■ Texte présenté ■
La méthodologie de l’étude
Des recherches récentes indiquent qu’une dose unique de psilocybine, associée à une psychothérapie, peut entraîner une réduction significative des symptômes de la dépression majeure. Dans cette étude menée à l’échelle des États-Unis, les sujets ont reçu une dose de 25 mg de psilocybine, le composant actif des champignons magiques, ou une vitamine B en guise de placebo. Ils ont ensuite suivi des séances de thérapie de sept à dix heures. Pendant ces séances, il a été conseillé aux participants de porter des masques oculaires et d’écouter une bande sonore spécialement choisie. Après la séance, les participants ont eu des discussions réflexives sur leurs expériences avec leurs thérapeutes. Au cours des 43 jours suivants, les niveaux de dépression ont été enregistrés à cinq intervalles différents.
Résultats notables et implications plus larges
L’étude a révélé que les personnes ayant reçu de la psilocybine présentaient une diminution marquée des symptômes dépressifs. Les résultats de ce groupe étaient considérablement plus positifs que ceux du groupe ayant reçu le placebo (vitamine B). Cette amélioration a persisté pendant les six semaines suivantes. Ces données ont ensuite été publiées dans le Journal of the American Medical Association. Cette recherche contribue à un corpus croissant d’études indiquant que les psychédéliques peuvent aider les patients à communiquer et à affronter des sujets qu’ils évitent ou refoulent généralement pendant la thérapie.

■ Questions à traiter ■
(a) Relevez toutes les durées mentionnées dans le texte sur l'étude de la psilocybine.
(b) Reprenez le texte sur l'étude de la psilocybine à partir de sa dernière phrase et poursuivez-le.
Le listing ne joue ici aucun rôle.

(Entrées du jeu de données)

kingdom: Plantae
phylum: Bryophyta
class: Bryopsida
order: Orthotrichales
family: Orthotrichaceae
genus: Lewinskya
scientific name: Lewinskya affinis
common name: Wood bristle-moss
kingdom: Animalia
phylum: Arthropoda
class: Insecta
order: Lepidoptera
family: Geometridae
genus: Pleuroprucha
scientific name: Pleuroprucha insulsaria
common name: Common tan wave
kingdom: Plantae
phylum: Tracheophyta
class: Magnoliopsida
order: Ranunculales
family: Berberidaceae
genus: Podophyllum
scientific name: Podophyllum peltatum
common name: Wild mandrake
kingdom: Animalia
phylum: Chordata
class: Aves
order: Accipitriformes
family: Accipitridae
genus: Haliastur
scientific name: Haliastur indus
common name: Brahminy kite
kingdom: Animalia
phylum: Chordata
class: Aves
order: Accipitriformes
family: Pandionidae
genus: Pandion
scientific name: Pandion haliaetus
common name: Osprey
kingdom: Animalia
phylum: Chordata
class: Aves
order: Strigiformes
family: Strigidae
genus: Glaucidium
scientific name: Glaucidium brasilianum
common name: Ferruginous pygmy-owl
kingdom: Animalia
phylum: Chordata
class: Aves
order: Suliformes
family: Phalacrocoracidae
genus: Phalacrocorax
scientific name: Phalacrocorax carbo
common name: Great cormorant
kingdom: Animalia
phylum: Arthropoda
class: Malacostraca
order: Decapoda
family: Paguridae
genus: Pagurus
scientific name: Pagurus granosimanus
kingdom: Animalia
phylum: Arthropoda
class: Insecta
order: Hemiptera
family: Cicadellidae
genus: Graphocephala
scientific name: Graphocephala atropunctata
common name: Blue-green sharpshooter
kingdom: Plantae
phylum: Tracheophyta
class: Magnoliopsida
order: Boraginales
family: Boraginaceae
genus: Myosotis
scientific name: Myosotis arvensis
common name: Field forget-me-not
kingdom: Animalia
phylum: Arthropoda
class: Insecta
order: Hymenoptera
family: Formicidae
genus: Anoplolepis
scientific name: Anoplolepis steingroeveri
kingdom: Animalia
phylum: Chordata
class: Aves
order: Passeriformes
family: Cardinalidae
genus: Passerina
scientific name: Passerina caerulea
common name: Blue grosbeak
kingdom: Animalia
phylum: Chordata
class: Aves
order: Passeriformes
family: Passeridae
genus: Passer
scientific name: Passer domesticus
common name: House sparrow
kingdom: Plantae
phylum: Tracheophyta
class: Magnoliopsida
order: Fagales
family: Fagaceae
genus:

■ Réponses par tâche ■
(a)
sept à dix heures
43 jours
six semaines

(b)
Conclusion des chercheurs
Les chercheurs ont conclu : « Parallèlement au soutien thérapeutique, le traitement à la psilocybine a été corrélé à une diminution significative et durable des symptômes de dépression et d’incapacité fonctionnelle, le tout sans effets secondaires notables. Ces résultats renforcent la perspective émergente selon laquelle la psilocybine, combinée à un soutien psychologique, pourrait être une approche de traitement pionnière pour les troubles dépressifs majeurs. »
Reconnaissance internationale
Plus tôt cette année, l’Australie est devenue le premier pays à autoriser l’utilisation de la MDMA et de la psilocybine — largement connues sous le nom d’ecstasy et de champignons magiques — comme traitements pour des affections telles que le SSPT et la dépression persistante.